William Benjamin Hopkins Sr. (April 15, 1922 - December 11, 2012) was an American politician, lawyer and military historian.

==Early life, education and military service==
Born in Rocky Mount in Franklin County, Virginia, Hopkins graduated from Washington and Lee University a semester early in 1942 so he could join the United States Marine Corps. He served in the South Pacific with the 3rd Marine Division during World War II as part of the Marine's island-hopping operations, including at Guadalcanal and Bougainville. Returning to Virginia, Hopkins remained in the Marine Corps Reserve, and used his G.I. Bill to earn a law degree in 1949 from the University of Virginia Law School.

He began practicing law in Roanoke, but was recalled to active duty in 1950 as the Korean War began. Hopkins commanded H & S Company, 1st Battalion, 1st Marine Division in the fall and winter of 1950. He led troops at the Chosin Reservoir and participated in the Chosin breakout when the Marines and United Nations forces were surrounded by tens of thousands of Chinese troops in minus 35-degree weather. Severely wounded in January 1951, Hopkins spent a year recovering at Portsmouth Naval Hospital in Portsmouth, Virginia. He returned to his Roanoke law practice, Martin, Hopkins & Lemon, in April 1952.

==Political career==
Hopkins was a lifelong Democrat. For several years, he was chairman of the Roanoke City Democratic Committee. In the July 1959 Democratic primary, he defeated segregationist Earl A. Fitzpatrick during the Commonwealth's Massive Resistance crisis.

Elected to the Virginia State Senate that November, Hopkins served in that part-time position for 18 years, from January 1960 until he was defeated for re-election by Republican Ray L. Garland in 1979. Hopkins ran for U.S. Congress in 1964, but was defeated by Republican Richard H. Poff. He ran unopposed for his state senate seat in 1965, 1967, 1971 and 1975.

* WHAT TO WORK ON:
1 – Answer these questions from the Hopkins biography:
(a) From which university did Hopkins graduate in 1942?
(b) In which hospital did he spend a year recovering after being wounded in January 1951?
(c) Which Republican defeated him in his 1964 run for U.S. Congress?
2 – Reproduce word for word the part of the Hopkins biography starting with "He began practicing" and going on through "Massive Resistance crisis.".
3 – Extend the Hopkins biography past its last sentence.

* PROVIDED DATA:
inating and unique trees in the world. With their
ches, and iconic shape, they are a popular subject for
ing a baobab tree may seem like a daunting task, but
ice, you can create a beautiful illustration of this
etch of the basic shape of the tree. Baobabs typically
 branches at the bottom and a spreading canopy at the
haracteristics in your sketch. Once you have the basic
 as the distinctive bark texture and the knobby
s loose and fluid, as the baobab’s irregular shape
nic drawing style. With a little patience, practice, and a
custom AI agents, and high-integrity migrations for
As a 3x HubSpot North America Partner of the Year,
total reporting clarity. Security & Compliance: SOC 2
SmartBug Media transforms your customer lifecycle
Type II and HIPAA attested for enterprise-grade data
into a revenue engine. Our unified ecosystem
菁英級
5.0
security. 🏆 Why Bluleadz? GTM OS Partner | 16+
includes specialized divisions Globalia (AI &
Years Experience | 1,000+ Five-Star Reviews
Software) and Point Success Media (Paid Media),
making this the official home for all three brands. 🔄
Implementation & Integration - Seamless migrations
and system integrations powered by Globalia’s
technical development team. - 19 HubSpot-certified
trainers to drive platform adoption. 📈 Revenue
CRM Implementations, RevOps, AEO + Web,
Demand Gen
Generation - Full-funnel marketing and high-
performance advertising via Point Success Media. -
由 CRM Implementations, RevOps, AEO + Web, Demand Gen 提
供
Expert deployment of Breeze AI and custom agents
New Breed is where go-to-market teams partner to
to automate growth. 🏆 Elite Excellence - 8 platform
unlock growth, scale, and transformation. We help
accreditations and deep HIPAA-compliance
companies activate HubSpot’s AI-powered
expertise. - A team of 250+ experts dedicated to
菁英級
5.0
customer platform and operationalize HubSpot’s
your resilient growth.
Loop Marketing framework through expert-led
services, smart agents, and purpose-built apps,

* ANSWERS IN ORDER:
1 –
(a) Washington and Lee University
(b) Portsmouth Naval Hospital in Portsmouth, Virginia
(c) Richard H. Poff

2 –
He began practicing law in Roanoke, but was recalled to active duty in 1950 as the Korean War began. Hopkins commanded H & S Company, 1st Battalion, 1st Marine Division in the fall and winter of 1950. He led troops at the Chosin Reservoir and participated in the Chosin breakout when the Marines and United Nations forces were surrounded by tens of thousands of Chinese troops in minus 35-degree weather. Severely wounded in January 1951, Hopkins spent a year recovering at Portsmouth Naval Hospital in Portsmouth, Virginia. He returned to his Roanoke law practice, Martin, Hopkins & Lemon, in April 1952.

==Political career==
Hopkins was a lifelong Democrat. For several years, he was chairman of the Roanoke City Democratic Committee. In the July 1959 Democratic primary, he defeated segregationist Earl A. Fitzpatrick during the Commonwealth's Massive Resistance crisis.

3 –
He later commented on the political division that racial segregation caused—as he entered the Senate, 19 Democrats were willing to close the public schools to prevent racial integration, and he was among the 19 Democrats classified as "liberal" because they wanted to keep the public schools open, as did the Senate's two Republicans (James Turk of Radford and Floyd Landreth of Carroll County). Initially, Hopkins fought to repeal the poll tax, which had prevented many African Americans, as well as poor whites, from voting. Also, the Byrd Organization's focus on low taxes had resulted in few social services and problem roads. Slowly, taxes were levied: first on cigarettes, whisky and beer, as well as two cents per gallon of gas during the Almond administration. Governor Albertis Harrison managed to pass the first income tax. As the Byrd Organization crumbled, Hopkins helped Governor Mills E. Godwin Jr. (1966-1970) make Virginia's social service infrastructure competitive with other states. The Virginia Community College System was established so Virginians would not have to travel more than 50 miles to receive higher education. To achieve this parity, Virginia enacted a sales tax, as well as improved roads by increased licensing fees. Hopkins also led Virginia's delegation to the 1968 Democratic National Convention, and won re-election despite the Republican landslide in 1969.

Fellow Democratic senators elected Hopkins as their majority leader from 1972 to 1976, when Republican Linwood Holton was governor. From 1973 to 1978 Hopkins served as chairman of the Commission on State Government Management and Reorganization, known as the "Hopkins Commission," which modernized the state's government, with the assistance of Senator Elmon T. Gray of Richmond. In 1995, a University of Virginia newsletter lauded that Commission as the "most effective and comprehensive study of the 20th century." For years Hopkins served as chairman of the State Senate's Committee on Counties, Cities and Towns, and was a senior member of the Senate Finance Committee. He also helped found and fund Roanoke's Center on the Square.

Hopkins remained active in Democratic politics even after his retirement, working to elect Tim Kaine governor and later U.S. senator, as well as to elect Barack Obama president in 2008 and 2012. Hopkins also served as commander of his local American Legion post, and was active in the Veterans of Foreign Wars.

==Later, death and legacy==
He continued to practice law until 2009, retiring at age 87. He survived Virginia, his wife of 62 years. Bill Hopkins died in 2012, survived by five children and multiple grandchildren.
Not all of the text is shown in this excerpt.